Say goodbye to Bosh as a 3-point shooter, at least for the foreseeable future.
“With this [Spurs] team, it seems like that’s what they want me to do so I’m not going to do it,” he told the media after Miami’s morning shootaround session. “They want me to shoot 3s. I could tell by looking at the film. So I really just changed it up.”
Bosh took four 3-point shots and missed them all in the Finals opener. In Game 2 Sunday, all 10 of his shots came from inside the circle, and both he (plus-19 compared to minus-4 in Game 1) and the Heat did better.
There was something in the way Spurs defenders held back — maybe even folding their arms and rolling their eyes — when Bosh got the ball outside the arc that made him catch on in video review.
” ‘Cause nobody was closing out to me, and I’m like, ‘OK, if nobody’s closing out ot me, that means they want me to shoot it,’ ” Bosh said. “So I just wanted to get in an area where I could be more aggressive and kind of really work against that game plan they have.”

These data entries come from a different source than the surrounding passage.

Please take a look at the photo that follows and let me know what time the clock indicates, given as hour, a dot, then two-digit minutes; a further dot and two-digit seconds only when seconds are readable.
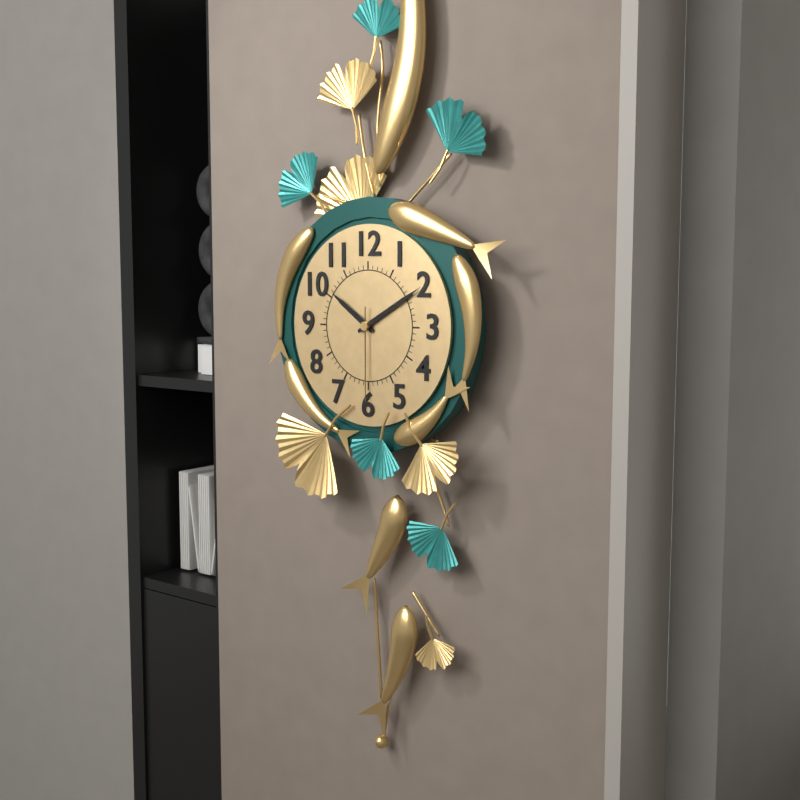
10.10.30
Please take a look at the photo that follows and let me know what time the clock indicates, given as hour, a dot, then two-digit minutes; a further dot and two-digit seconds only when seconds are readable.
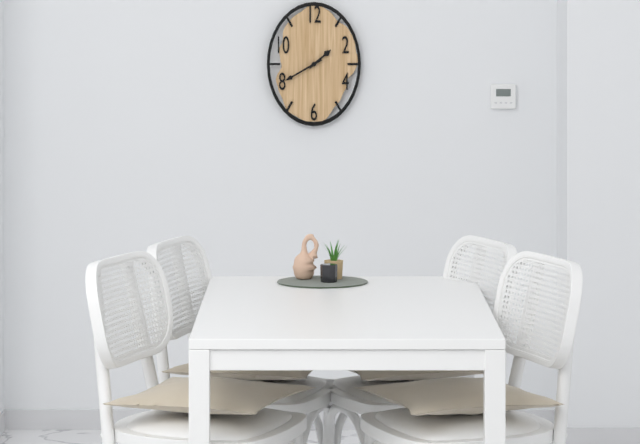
1.40
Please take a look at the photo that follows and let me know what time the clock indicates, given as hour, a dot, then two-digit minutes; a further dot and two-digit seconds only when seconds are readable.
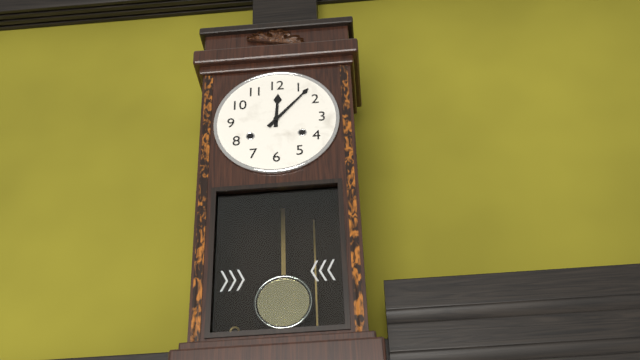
12.07
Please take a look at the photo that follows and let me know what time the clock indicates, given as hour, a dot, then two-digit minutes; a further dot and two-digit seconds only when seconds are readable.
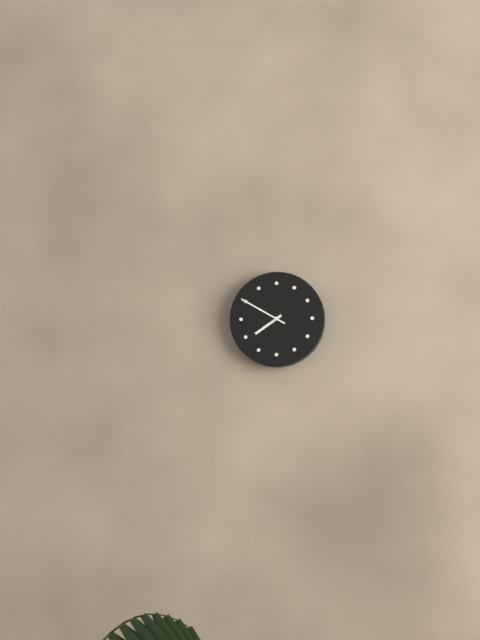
7.50
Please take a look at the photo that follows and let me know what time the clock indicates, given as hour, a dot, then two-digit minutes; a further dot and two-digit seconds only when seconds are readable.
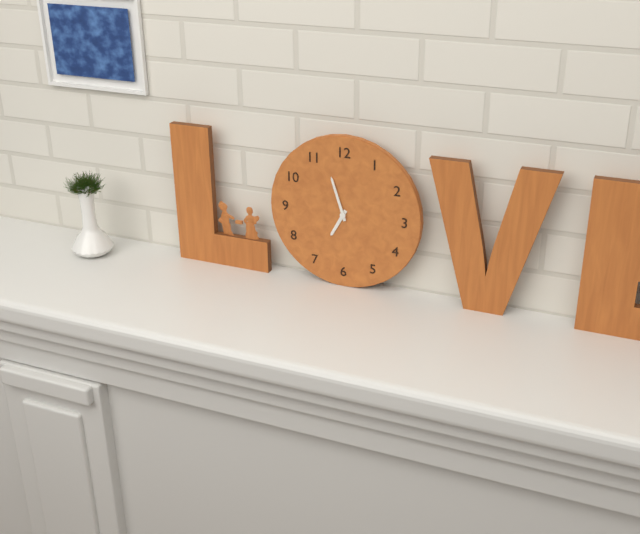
6.57
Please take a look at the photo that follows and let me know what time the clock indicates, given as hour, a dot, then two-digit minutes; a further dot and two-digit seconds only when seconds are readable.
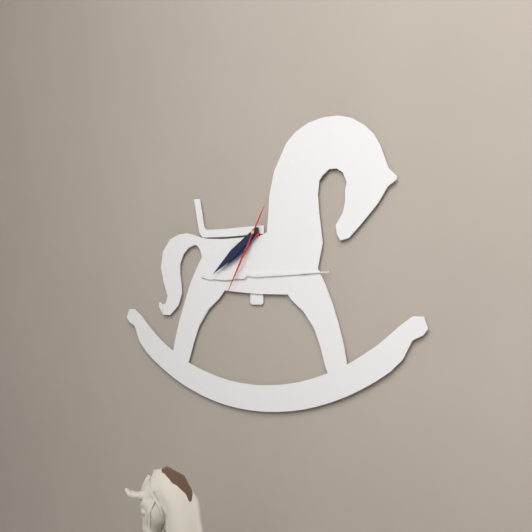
7.39.35
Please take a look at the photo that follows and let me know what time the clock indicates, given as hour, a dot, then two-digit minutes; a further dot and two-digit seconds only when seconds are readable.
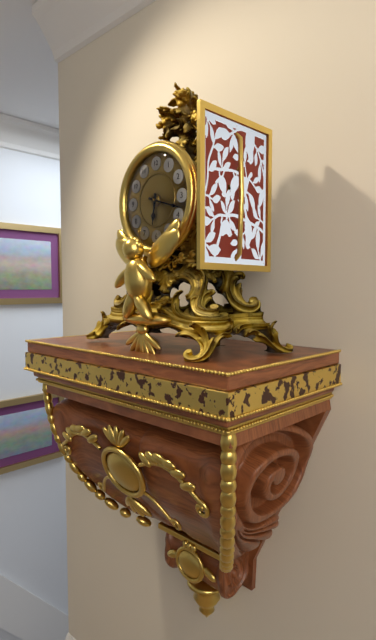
6.18
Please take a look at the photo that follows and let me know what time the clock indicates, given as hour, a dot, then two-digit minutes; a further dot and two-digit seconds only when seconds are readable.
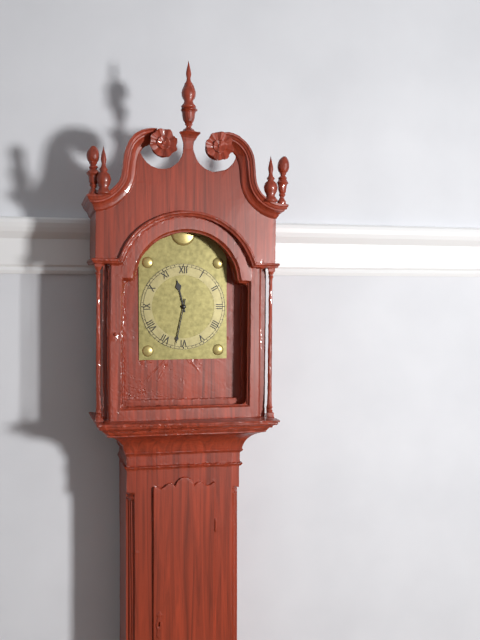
11.32
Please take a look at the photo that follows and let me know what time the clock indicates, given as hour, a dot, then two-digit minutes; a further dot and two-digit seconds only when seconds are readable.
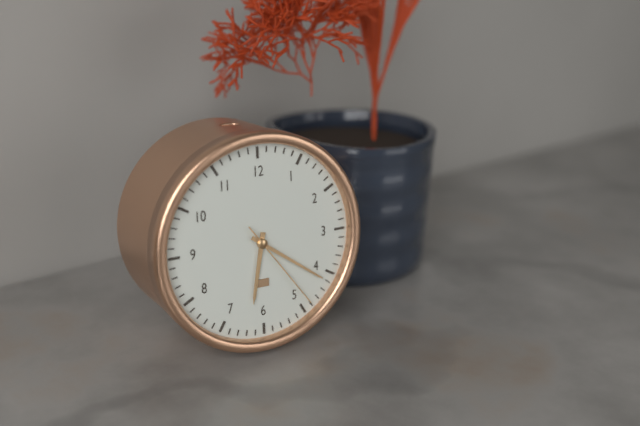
6.21.24
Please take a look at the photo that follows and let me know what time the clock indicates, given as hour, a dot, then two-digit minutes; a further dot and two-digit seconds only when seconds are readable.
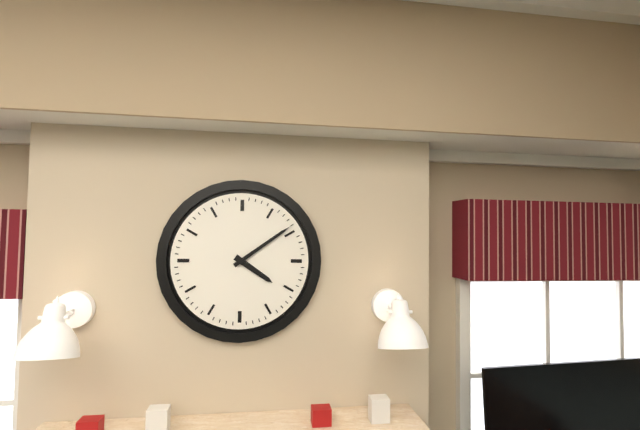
4.09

Who could blame San Antonio? Sure, Bosh had made 48.4 percent of his 3-pointers in the first round of the playoffs, including 8-of-16 against Indiana in the Eastern Conference finals. But in the regular season, he shot 28.4 percent from out there on only 74 attempts. His career average: 28.8 percent.
Now it’s possible that by the time this championship series gets to Games 4, 5 or 6, both sides might be into triple- or quadruple-psychology where the Spurs will close out hard again, Bosh will initially think that means they don’t want him to shoot from that distance and then he’ll have a Eureka! moment of I know that they know that I know…
But for now, it’s a simple tweak that paid off with a more all-around performance (12 points, 10 rebounds, four assists) from him, compared to his low-impact play in the opener. He is 8-for-14 from midrange in the series.
“I’m just trying to do my best to get everybody involved when I have the chance,” Bosh said. “Sometimes it really gets me going to [be] more of a threat too. If I make the right passes, maybe they’ll space out a little bit and I can get a couple layups and a few more open jumpers.”
In other words, the light bulb is on and Bosh has come around to what so many critics have been saying: Get inside, closer to the paint, and play more like a power forward.
“I can always step out and knock those down,” Bosh said. “But to get in a better rhythm, I think starting closer to the basket is ideal for me.”